The predominant reason for early HRA failures, accounting for approximately 35% of necessary revision surgeries, is femoral neck fracture
[80][81]. Additionally, aseptic loosening of either the femoral or acetabular components is another frequent reason for HRA failures
[82][83]. Aseptic bone necrosis (osteonecrosis), often linked with periprosthetic fractures or identified as a contributing factor to such fractures after HRA
[65], is also seen as a consequence of using cement for endoprosthesis component fixation
[84] or is due to intraoperative damage to the blood vessels supplying the femoral head
[85]. The heat generated during cement polymerization can severely damage the surrounding implant tissue, leading to the collapse of the femoral head
[86][87]. Moreover, as previously noted, the implantation process of the femoral HRA endoprosthesis component typically forces substantial amounts of cement into the cancellous bone of the femoral head, creating a thick cement layer
[88].
Aseptic bone necrosis is often seen in the early and middle stages following hip surgery, typically linked to either reduced blood flow to the femoral head or heat damage incurred during the operation
[89]. Zustin et al.
[89] conducted a histological analysis of 123 bone–implant samples from various resurfacing endoprostheses systems, including ASR™ by DePuy Orthopaedics, BHR™ by Smith & Nephew, Cormet™ by Corin Group, Durom™ by Zimmer Inc., and ReCap™ by Biomet Inc. These samples were collected from patients who had diagnoses other than osteonecrosis prior to surgery. The study found that osteonecrosis occurred in 88% of the cases, often linked with periprosthetic fractures. Of the revisions examined, 85 were due to periprosthetic fractures, with 60% of these fractures exhibiting complete bone necrosis near the fracture line, which are thus classified as post-necrotic fractures. Additionally, 8% of the revisions were due to the loosening of the acetabulum, and the remaining 23% were for various other reasons, including groin pain related to the femoral component. The majority of bone–implant specimens analyzed displayed extensive aseptic necrosis histologically, identified as the reason for 46% of all failures, particularly those linked to post-necrotic periprosthetic fractures and the collapse of the femoral head
[90]. Steiger et al.
[91] reported that, excluding infections, the leading causes for the primary revision following HRA are hip fractures (43%), loosening/lysis (32%), metal allergic reactions (7%), and pain (6%). Therefore, in cases involving serious postoperative complications, the primary revision focused on the femoral component accounts for 62% of all such revisions in the procedures mentioned
[91].
ReCap™ is the only fully porous-coated femoral component currently available. The seven-year follow-up study carried out by Gross
[92] suggested that cementless femoral fixation with a short epiphyseal stem may be a viable alternative to the cement fixation of HRA and pointed out that a study on a larger number of patients should be warranted.
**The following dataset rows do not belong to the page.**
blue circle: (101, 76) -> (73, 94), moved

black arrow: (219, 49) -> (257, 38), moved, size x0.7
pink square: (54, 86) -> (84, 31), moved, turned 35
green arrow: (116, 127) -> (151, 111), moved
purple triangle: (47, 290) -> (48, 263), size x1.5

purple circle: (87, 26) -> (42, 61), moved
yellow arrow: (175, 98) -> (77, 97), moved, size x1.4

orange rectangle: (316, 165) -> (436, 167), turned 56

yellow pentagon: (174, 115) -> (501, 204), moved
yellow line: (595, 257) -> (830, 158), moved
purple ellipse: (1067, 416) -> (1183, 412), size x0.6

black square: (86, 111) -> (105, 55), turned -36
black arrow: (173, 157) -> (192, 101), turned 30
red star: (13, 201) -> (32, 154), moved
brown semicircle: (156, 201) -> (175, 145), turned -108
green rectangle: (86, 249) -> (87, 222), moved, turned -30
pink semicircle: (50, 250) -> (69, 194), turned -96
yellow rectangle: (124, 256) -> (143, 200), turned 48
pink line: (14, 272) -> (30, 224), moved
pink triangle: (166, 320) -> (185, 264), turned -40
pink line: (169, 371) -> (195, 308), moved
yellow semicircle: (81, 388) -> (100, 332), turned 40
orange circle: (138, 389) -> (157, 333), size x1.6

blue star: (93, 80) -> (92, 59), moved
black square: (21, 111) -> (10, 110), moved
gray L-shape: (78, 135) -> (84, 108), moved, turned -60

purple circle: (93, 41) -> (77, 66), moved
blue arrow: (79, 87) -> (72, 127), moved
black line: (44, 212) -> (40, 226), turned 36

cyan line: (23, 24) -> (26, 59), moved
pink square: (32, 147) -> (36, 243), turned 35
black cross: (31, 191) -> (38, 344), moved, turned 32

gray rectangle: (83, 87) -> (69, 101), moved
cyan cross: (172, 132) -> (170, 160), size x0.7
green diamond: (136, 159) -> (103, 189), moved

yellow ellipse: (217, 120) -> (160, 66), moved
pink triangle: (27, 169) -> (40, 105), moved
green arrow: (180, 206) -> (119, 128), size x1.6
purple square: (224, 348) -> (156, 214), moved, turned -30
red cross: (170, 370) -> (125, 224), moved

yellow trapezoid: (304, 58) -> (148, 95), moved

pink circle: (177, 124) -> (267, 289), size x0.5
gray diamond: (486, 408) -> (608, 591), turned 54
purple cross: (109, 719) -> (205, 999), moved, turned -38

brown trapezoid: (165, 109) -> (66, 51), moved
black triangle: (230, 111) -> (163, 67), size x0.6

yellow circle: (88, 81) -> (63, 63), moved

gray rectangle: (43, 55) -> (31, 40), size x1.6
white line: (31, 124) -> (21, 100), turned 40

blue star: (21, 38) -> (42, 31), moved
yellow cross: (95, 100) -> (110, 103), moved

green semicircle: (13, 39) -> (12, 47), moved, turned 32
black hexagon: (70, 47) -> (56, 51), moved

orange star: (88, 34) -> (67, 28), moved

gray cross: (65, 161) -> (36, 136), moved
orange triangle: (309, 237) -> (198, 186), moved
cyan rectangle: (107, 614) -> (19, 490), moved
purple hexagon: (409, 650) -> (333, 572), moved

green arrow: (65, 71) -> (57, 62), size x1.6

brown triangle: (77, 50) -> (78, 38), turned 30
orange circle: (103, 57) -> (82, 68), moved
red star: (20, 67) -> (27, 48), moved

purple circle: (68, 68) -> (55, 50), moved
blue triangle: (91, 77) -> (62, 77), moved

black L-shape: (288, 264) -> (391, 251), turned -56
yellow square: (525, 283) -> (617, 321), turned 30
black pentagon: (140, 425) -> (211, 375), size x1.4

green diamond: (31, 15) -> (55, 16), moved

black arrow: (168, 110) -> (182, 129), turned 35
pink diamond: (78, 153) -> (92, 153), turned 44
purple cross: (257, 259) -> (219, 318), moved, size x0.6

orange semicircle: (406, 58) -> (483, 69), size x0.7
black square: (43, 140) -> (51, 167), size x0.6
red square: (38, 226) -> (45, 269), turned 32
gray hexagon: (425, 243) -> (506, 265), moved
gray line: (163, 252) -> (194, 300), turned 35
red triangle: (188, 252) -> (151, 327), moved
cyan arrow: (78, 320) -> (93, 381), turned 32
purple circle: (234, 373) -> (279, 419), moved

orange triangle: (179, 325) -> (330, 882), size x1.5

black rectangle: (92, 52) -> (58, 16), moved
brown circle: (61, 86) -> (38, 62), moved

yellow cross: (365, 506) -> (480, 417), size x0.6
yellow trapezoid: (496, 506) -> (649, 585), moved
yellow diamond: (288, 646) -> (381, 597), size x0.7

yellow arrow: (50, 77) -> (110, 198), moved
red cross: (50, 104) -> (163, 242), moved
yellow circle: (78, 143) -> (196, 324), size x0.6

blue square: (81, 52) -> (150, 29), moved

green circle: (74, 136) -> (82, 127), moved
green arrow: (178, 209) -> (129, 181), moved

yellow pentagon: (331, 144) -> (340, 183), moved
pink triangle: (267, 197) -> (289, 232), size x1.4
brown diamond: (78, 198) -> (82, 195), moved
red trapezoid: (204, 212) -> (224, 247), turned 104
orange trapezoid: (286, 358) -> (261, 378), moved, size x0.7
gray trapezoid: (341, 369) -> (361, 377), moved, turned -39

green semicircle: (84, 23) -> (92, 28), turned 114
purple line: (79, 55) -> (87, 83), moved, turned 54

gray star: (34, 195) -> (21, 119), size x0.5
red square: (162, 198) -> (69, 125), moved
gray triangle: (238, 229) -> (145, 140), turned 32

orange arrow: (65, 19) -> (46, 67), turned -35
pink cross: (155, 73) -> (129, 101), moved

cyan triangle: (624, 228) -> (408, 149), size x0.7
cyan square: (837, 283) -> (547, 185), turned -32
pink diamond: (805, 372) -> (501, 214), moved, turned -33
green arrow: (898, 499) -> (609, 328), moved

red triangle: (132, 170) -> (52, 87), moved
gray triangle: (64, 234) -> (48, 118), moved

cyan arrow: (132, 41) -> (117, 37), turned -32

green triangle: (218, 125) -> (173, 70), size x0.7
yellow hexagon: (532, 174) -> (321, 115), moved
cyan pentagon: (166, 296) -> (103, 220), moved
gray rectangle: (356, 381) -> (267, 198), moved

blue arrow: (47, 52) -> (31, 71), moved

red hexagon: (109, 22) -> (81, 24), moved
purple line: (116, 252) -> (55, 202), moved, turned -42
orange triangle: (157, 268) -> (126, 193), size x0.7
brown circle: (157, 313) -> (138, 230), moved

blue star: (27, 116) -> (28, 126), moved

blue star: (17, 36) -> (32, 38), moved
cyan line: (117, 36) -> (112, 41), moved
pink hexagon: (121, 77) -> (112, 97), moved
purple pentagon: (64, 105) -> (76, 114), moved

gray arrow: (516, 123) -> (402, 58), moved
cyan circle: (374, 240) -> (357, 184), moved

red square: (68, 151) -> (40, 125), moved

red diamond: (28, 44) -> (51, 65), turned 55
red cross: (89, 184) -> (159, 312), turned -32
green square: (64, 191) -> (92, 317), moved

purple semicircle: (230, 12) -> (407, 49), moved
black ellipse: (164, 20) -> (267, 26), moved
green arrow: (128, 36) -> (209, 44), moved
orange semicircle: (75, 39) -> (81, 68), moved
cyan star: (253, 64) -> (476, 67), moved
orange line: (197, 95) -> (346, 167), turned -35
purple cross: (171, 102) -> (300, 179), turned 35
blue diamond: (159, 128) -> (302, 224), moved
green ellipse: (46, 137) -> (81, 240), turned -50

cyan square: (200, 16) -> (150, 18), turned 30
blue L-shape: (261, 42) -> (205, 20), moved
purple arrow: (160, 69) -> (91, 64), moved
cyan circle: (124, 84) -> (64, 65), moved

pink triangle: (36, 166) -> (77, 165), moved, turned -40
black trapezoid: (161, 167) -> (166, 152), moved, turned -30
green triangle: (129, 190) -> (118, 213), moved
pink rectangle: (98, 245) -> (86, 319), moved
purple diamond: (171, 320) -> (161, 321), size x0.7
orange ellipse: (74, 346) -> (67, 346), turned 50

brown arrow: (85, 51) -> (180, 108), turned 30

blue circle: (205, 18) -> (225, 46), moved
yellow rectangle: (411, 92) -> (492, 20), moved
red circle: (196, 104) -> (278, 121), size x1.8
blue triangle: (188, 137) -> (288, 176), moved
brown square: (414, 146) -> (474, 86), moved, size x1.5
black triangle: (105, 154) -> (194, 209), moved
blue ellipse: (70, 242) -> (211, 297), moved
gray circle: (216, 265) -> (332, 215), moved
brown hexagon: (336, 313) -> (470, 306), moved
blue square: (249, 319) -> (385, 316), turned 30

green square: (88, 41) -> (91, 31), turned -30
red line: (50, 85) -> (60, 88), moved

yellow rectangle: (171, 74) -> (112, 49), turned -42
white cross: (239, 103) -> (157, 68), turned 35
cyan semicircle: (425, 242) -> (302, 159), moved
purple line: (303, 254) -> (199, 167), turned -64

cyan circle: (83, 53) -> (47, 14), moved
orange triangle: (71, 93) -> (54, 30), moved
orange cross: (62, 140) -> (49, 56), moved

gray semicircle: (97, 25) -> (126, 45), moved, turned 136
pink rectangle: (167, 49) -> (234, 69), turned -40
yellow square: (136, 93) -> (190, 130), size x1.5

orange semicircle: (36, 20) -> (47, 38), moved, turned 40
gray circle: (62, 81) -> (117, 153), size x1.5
In Figure 1, the roentgenogram of a patient (female, 52 y.o.) with a perceived limp requiring a cane for ambulation, showing the loosening and fracture at the femoral neck that occurred after one month.
Figure 1. Anteroposterior radiographs demonstrating the Birmingham Hip Resurfacing system in situ (a) with femoral component loosening and (b) femoral neck fracture after one month (from authors' collection).
It should be noted that the cementless femoral fixation applied in the ReCap™ using a porous coating with sintered beads allows only shallow ingrowth of bone tissue into the pore space of the coating, and this requires the use of a short epiphyseal stem to ensure the proper fixation of the cap. Further studies
[93][94] justify the validity of striving for more biomimetic bone ingrowth fixation methods in the case of the femoral component of hip resurfacing versus non-biomimetic approaches in terms of the cemented fixation methods.